* **INSTRUCTIONS TO FOLLOW**:
Please retype the stretch of lines from the line that contains "genus: Kretzschmaria" through the line that contains "genus: Salix", both included, exactly as they appear and with nothing else.

* **DATA SUPPLIED**:
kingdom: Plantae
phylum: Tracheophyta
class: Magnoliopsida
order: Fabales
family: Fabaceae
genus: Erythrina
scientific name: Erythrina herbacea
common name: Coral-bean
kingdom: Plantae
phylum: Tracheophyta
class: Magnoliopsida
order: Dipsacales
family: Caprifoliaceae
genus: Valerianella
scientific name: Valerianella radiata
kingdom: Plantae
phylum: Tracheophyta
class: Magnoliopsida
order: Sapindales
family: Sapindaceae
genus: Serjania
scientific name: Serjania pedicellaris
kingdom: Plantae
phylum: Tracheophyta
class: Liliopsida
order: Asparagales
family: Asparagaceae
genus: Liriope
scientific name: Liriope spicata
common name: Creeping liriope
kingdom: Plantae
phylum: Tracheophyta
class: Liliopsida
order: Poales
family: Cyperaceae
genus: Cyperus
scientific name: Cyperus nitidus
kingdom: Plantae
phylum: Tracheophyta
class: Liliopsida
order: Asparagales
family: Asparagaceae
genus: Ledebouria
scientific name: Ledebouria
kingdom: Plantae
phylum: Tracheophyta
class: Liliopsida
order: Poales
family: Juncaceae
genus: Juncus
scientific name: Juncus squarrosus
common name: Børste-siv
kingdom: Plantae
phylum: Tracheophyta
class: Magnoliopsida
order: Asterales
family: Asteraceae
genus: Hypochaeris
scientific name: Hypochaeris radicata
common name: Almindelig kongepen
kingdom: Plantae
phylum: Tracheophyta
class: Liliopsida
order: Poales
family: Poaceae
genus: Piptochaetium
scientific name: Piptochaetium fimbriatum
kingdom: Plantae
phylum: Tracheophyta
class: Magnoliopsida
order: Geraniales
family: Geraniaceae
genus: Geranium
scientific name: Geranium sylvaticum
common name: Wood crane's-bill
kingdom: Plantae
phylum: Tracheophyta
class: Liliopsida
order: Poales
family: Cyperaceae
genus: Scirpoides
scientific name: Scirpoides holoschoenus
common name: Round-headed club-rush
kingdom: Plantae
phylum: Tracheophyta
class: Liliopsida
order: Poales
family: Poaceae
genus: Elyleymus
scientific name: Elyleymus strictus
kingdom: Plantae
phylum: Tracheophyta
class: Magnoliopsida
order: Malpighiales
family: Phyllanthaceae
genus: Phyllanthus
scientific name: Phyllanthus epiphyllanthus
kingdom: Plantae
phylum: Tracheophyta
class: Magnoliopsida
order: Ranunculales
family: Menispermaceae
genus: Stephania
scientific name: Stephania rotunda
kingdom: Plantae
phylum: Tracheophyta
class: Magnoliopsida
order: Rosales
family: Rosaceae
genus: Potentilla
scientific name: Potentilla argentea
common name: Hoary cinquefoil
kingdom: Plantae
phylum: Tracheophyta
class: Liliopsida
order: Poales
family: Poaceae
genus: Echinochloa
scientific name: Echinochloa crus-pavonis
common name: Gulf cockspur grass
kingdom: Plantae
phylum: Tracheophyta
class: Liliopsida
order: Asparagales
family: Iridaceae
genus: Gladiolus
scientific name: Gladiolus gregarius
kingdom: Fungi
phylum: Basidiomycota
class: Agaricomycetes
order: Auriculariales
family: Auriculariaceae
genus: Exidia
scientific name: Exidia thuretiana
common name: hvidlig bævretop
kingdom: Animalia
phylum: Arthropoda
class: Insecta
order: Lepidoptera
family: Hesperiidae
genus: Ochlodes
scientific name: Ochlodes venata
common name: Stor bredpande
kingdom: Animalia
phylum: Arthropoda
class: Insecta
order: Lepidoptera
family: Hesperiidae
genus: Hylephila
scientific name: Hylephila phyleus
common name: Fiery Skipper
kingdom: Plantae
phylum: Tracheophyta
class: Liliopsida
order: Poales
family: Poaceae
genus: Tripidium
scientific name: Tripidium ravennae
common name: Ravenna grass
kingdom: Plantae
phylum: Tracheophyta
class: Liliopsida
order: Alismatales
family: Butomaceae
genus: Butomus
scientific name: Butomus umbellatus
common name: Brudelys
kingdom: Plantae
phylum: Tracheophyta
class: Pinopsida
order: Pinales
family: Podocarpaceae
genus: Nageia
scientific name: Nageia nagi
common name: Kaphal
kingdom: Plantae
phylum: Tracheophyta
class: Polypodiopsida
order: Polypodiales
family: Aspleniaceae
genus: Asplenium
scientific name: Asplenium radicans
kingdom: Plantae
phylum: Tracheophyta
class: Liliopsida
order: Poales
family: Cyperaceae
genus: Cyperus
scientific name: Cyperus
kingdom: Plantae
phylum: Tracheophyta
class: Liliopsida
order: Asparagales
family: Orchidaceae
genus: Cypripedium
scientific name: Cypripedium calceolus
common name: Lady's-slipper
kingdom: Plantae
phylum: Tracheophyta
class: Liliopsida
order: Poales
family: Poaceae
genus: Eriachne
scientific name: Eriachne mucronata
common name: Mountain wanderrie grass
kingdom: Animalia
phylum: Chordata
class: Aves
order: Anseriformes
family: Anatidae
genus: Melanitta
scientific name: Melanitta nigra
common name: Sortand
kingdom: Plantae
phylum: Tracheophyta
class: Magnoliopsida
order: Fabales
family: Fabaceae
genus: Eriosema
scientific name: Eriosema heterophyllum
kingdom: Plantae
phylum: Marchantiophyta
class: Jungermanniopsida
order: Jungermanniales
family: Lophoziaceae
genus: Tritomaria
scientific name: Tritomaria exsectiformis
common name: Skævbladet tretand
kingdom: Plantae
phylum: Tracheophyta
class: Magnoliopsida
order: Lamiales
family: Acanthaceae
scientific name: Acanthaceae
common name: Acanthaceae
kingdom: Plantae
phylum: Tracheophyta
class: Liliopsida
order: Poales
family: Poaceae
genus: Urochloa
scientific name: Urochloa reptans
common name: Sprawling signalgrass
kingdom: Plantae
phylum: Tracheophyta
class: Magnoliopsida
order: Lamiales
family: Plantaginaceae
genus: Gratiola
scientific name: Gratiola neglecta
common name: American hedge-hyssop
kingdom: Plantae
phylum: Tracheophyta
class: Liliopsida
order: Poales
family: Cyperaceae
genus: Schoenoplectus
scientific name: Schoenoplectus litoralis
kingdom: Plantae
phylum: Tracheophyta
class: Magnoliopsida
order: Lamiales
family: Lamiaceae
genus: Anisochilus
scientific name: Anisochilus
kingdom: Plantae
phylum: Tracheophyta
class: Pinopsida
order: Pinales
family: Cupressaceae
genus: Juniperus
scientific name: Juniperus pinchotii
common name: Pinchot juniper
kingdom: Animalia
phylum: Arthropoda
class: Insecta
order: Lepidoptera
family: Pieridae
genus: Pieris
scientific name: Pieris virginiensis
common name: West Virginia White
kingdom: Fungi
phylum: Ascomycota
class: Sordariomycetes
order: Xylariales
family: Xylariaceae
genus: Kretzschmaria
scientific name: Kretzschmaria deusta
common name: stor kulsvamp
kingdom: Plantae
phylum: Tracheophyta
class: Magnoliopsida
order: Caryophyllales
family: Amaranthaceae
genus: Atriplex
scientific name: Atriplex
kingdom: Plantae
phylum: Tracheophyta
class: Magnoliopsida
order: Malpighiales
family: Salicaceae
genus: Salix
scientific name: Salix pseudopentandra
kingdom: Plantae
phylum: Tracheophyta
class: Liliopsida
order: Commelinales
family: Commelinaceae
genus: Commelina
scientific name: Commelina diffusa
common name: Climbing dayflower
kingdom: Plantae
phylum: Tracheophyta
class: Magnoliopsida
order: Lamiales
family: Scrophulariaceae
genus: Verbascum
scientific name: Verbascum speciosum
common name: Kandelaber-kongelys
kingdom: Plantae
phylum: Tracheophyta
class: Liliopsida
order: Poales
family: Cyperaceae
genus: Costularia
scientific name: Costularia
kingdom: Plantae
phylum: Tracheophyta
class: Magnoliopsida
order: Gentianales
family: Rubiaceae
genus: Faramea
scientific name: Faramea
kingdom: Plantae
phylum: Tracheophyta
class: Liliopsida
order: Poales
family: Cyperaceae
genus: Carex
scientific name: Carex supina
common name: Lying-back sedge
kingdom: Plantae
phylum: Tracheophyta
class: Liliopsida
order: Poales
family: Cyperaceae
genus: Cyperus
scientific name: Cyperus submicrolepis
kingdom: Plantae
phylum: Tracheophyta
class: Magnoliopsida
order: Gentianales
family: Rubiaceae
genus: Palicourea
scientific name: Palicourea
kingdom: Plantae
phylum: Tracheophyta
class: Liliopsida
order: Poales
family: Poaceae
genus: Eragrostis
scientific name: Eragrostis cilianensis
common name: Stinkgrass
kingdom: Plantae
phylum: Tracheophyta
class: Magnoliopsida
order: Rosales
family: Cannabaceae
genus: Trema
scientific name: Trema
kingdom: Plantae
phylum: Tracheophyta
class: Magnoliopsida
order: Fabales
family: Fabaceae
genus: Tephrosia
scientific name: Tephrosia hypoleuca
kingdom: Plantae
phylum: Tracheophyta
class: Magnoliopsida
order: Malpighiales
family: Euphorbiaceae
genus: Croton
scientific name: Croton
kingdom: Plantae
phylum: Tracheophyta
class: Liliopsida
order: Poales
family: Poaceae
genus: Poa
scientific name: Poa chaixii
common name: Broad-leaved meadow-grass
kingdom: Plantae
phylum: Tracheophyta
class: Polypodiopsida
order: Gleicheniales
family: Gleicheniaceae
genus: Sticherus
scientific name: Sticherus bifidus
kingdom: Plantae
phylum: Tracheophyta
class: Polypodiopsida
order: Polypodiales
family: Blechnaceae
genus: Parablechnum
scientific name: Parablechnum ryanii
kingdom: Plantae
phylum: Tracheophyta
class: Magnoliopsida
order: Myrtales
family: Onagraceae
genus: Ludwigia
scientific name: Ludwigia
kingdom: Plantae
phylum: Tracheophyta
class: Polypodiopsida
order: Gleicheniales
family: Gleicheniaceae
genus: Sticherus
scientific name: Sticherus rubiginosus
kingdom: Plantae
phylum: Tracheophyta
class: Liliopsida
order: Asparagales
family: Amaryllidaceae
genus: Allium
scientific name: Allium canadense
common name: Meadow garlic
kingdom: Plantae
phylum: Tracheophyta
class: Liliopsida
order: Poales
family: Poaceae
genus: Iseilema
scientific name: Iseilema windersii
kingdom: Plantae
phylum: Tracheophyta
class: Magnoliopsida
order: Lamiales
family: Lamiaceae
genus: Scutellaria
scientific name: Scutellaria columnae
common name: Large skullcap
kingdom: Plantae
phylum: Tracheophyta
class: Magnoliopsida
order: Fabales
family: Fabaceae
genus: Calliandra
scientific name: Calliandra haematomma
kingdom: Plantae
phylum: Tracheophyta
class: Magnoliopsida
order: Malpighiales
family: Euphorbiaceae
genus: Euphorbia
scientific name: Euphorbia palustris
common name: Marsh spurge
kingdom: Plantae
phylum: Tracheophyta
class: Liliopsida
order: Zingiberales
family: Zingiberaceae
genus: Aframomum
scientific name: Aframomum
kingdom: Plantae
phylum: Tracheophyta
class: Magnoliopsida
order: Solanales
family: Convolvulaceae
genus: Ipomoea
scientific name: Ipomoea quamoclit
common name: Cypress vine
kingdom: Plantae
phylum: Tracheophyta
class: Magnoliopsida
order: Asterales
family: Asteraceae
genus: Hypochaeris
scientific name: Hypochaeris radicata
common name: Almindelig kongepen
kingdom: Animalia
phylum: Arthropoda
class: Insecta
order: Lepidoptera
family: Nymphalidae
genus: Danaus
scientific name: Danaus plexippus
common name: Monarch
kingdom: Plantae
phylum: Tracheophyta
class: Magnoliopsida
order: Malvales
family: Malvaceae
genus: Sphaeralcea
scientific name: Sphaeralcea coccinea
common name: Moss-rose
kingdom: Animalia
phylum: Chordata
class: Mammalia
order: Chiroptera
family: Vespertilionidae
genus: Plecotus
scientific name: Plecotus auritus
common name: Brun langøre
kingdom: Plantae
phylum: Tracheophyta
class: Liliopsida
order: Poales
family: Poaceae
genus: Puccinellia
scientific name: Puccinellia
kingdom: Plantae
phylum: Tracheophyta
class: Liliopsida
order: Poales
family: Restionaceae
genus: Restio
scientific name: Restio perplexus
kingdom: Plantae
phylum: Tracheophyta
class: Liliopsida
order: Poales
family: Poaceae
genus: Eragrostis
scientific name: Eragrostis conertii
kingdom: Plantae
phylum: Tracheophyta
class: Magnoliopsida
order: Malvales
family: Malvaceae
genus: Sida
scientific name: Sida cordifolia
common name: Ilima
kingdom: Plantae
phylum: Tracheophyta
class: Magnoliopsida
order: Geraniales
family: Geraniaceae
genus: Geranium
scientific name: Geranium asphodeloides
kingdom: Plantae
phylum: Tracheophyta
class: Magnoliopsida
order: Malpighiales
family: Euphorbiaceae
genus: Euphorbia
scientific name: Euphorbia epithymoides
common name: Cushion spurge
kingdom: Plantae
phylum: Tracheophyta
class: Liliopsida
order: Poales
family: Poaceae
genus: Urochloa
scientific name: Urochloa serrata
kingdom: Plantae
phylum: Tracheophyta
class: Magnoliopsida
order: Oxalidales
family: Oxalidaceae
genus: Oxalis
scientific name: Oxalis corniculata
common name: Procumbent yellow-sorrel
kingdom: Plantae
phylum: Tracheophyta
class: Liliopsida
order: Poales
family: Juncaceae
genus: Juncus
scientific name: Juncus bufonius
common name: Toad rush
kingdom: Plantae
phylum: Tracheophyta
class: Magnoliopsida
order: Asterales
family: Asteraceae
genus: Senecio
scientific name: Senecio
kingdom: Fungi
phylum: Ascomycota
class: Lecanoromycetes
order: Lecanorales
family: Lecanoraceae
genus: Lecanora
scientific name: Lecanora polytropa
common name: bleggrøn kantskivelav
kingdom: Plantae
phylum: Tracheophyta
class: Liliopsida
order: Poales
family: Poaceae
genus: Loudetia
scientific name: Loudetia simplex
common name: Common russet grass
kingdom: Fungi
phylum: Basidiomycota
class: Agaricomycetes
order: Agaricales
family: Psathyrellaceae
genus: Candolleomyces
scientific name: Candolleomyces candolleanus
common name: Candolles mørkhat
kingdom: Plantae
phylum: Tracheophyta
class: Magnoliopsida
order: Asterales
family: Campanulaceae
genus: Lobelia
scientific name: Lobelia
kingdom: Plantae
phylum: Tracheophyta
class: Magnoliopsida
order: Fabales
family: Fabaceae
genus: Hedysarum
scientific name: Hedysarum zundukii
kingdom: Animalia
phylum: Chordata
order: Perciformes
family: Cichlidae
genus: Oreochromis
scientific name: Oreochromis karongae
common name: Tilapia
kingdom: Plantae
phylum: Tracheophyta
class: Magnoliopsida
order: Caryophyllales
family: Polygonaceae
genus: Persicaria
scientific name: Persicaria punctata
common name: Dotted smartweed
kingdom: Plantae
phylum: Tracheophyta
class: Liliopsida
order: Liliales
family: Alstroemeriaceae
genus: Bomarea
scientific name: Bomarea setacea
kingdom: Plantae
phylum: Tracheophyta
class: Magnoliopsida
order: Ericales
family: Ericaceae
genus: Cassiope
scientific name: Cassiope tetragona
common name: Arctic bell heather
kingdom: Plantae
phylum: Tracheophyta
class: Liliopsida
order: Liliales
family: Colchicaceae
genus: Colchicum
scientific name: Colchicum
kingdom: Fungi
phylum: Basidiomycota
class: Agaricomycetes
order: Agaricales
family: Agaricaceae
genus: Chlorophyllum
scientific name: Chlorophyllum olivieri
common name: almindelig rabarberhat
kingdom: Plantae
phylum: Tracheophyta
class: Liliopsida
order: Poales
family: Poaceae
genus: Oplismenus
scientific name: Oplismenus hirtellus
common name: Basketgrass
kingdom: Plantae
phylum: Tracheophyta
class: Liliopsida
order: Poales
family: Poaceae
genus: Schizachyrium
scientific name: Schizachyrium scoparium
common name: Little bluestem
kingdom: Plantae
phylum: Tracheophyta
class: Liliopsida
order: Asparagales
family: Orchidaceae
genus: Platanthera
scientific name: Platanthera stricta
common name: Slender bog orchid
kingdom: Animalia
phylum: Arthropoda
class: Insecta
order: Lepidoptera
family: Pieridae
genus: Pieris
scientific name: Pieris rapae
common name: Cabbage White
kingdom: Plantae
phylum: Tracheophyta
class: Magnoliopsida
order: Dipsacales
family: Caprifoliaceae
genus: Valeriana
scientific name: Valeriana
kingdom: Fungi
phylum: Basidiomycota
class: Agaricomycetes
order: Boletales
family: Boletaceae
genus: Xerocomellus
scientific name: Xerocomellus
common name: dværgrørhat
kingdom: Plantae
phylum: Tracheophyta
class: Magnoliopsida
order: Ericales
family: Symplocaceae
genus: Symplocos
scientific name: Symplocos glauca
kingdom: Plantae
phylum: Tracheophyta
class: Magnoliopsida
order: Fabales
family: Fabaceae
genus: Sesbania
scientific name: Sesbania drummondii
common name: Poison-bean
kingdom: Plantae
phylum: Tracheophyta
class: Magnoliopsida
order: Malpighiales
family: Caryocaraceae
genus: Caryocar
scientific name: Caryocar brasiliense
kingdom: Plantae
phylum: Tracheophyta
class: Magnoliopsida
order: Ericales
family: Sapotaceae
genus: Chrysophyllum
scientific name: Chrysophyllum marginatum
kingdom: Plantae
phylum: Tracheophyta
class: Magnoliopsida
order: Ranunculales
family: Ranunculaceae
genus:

* **SOLUTION TO THIS PROBLEM**:
genus: Kretzschmaria
scientific name: Kretzschmaria deusta
common name: stor kulsvamp
kingdom: Plantae
phylum: Tracheophyta
class: Magnoliopsida
order: Caryophyllales
family: Amaranthaceae
genus: Atriplex
scientific name: Atriplex
kingdom: Plantae
phylum: Tracheophyta
class: Magnoliopsida
order: Malpighiales
family: Salicaceae
genus: Salix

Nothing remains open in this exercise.